═════ Given information

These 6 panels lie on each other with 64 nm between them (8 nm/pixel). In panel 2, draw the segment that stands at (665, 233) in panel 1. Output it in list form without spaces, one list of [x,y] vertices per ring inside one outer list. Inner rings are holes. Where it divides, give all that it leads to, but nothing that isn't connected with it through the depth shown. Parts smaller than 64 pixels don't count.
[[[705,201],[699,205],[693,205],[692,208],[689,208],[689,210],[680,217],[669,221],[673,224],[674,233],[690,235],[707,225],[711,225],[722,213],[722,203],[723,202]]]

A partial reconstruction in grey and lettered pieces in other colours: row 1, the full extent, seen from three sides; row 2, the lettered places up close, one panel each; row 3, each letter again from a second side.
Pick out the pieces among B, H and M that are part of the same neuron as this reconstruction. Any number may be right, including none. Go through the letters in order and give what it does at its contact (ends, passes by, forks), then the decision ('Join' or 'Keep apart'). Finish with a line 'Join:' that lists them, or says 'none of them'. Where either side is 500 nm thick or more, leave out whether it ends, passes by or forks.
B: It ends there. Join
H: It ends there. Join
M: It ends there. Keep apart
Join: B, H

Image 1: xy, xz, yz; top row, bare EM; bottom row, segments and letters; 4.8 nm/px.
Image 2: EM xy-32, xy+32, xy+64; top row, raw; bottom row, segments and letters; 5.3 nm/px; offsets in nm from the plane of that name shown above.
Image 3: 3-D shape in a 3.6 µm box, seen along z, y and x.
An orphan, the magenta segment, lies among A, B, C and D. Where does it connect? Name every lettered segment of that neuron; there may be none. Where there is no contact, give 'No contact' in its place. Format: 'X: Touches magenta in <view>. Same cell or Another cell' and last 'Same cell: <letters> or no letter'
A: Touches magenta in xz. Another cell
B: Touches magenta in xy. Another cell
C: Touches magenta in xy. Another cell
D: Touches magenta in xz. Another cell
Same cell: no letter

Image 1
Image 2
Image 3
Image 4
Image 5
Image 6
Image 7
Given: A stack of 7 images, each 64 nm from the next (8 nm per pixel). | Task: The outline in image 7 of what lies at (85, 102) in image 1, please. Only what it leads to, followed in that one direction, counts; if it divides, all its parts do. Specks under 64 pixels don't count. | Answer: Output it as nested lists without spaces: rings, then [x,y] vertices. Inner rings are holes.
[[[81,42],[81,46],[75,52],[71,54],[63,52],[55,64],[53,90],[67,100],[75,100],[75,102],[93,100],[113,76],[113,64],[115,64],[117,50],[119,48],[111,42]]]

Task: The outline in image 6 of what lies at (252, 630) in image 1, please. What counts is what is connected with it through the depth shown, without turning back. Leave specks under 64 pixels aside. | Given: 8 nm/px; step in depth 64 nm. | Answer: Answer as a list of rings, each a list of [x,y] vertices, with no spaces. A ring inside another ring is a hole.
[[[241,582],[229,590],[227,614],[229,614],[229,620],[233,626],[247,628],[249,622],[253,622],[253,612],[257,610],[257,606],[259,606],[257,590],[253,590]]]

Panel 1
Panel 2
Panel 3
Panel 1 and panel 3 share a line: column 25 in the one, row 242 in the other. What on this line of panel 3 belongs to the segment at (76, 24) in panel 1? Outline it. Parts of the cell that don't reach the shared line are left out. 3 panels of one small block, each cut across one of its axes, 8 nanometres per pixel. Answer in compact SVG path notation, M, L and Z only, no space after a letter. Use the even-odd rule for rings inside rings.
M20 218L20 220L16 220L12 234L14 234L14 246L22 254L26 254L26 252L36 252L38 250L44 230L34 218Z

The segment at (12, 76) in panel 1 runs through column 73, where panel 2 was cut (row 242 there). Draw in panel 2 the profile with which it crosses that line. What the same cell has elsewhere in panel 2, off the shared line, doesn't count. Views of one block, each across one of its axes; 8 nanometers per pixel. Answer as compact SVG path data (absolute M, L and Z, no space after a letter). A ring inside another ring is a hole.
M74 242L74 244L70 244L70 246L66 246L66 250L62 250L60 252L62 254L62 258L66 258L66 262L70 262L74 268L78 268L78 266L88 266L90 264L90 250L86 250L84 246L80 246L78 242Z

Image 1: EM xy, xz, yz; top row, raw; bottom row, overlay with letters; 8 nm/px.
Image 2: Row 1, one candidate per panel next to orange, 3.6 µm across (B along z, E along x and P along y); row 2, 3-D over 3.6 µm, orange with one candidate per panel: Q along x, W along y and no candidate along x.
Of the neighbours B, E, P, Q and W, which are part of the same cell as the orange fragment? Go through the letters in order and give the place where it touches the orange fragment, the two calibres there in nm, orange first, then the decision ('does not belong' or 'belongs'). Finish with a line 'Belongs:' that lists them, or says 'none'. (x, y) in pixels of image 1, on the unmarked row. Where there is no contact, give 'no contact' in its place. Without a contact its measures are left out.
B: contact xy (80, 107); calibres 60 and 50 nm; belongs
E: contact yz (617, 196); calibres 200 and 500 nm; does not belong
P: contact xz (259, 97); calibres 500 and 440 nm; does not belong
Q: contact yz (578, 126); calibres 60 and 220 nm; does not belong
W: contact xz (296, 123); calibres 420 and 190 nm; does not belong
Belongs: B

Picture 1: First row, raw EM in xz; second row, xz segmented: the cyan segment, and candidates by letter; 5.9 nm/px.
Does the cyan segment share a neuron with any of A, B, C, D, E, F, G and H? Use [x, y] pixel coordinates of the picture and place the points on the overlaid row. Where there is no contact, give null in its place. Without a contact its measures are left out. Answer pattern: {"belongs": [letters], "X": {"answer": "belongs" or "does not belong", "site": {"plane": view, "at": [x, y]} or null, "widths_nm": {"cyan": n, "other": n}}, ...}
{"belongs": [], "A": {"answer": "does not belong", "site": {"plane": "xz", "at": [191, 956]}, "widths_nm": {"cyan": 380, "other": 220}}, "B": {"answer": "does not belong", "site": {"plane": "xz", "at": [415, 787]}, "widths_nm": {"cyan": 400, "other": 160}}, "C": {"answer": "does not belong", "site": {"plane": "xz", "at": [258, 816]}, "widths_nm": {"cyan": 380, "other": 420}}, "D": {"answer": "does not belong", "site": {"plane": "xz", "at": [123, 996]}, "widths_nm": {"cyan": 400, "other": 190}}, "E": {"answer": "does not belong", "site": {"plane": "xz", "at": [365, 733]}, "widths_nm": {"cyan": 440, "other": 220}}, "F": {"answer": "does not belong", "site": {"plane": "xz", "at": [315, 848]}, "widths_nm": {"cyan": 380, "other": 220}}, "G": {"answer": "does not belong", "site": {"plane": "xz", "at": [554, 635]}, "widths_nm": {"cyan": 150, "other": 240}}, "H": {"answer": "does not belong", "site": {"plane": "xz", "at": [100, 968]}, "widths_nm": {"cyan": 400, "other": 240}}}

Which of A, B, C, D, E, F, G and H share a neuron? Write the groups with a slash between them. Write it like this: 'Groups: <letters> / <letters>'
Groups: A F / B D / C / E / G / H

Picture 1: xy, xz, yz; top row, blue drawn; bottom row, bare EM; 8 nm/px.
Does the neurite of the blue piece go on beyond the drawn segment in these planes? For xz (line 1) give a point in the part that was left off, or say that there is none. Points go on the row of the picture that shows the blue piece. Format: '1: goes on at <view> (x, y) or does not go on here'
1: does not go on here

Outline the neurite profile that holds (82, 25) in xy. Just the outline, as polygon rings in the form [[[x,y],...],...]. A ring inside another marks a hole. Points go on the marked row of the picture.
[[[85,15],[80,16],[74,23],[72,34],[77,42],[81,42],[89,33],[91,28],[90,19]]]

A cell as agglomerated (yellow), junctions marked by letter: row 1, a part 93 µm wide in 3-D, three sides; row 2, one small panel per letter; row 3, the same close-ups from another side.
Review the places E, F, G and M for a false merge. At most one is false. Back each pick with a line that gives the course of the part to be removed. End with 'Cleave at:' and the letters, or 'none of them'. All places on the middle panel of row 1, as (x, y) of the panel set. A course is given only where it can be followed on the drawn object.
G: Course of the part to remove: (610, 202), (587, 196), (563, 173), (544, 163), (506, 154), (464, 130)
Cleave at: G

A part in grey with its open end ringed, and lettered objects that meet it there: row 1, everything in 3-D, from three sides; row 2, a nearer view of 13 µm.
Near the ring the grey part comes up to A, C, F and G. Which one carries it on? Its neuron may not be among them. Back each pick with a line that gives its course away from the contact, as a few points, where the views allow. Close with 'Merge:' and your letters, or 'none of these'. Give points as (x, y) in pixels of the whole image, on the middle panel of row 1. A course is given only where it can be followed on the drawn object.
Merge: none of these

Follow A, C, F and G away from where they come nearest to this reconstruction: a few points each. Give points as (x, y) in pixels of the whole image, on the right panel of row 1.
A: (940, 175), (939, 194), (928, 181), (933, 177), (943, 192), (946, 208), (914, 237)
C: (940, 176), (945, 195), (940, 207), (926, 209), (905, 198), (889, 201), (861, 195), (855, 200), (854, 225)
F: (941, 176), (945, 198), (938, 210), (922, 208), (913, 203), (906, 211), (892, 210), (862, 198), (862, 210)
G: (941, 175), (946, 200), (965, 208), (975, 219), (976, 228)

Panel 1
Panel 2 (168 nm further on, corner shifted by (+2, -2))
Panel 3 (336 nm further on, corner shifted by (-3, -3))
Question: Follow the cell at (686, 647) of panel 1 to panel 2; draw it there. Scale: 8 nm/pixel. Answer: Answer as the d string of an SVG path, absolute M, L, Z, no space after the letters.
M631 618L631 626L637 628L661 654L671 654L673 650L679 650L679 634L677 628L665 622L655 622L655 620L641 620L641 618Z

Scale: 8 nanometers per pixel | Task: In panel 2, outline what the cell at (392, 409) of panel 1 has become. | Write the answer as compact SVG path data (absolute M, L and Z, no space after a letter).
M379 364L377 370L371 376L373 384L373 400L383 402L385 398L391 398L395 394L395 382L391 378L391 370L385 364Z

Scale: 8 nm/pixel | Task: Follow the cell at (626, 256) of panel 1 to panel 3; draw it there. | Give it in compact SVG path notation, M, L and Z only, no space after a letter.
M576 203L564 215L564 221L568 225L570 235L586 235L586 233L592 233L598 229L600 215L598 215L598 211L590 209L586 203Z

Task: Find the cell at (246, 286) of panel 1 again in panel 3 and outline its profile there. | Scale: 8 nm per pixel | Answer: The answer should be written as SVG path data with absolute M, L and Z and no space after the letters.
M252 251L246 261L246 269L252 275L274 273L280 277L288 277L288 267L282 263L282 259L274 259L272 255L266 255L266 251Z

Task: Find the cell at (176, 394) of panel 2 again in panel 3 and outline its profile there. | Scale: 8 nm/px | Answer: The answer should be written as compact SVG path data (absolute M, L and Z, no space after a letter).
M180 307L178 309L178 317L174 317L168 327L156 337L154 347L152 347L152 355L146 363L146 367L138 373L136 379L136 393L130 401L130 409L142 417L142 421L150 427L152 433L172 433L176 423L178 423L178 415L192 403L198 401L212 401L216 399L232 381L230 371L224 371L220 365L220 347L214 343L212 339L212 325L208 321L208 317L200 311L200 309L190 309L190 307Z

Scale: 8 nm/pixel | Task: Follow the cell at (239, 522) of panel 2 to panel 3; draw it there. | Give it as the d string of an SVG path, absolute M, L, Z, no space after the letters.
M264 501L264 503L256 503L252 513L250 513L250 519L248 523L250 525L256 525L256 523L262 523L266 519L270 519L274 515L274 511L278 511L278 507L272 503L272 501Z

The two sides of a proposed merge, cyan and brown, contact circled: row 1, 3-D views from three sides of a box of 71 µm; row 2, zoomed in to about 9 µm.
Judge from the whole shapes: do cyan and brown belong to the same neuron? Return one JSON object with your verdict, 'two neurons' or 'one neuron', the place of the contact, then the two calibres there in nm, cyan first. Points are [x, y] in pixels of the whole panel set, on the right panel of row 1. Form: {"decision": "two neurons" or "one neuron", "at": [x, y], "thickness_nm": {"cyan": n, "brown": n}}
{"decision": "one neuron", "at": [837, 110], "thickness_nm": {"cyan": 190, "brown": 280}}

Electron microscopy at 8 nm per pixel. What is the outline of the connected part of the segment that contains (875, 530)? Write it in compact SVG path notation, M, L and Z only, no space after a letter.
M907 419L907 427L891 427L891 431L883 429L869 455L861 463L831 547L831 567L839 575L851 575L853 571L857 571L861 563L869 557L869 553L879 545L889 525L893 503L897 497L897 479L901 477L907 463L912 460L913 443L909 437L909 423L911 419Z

══════════

#### Exercise goal:
Looking only at the data above, say how many of its lines contain the string "corner", and nothing more.

#### Written solution:
2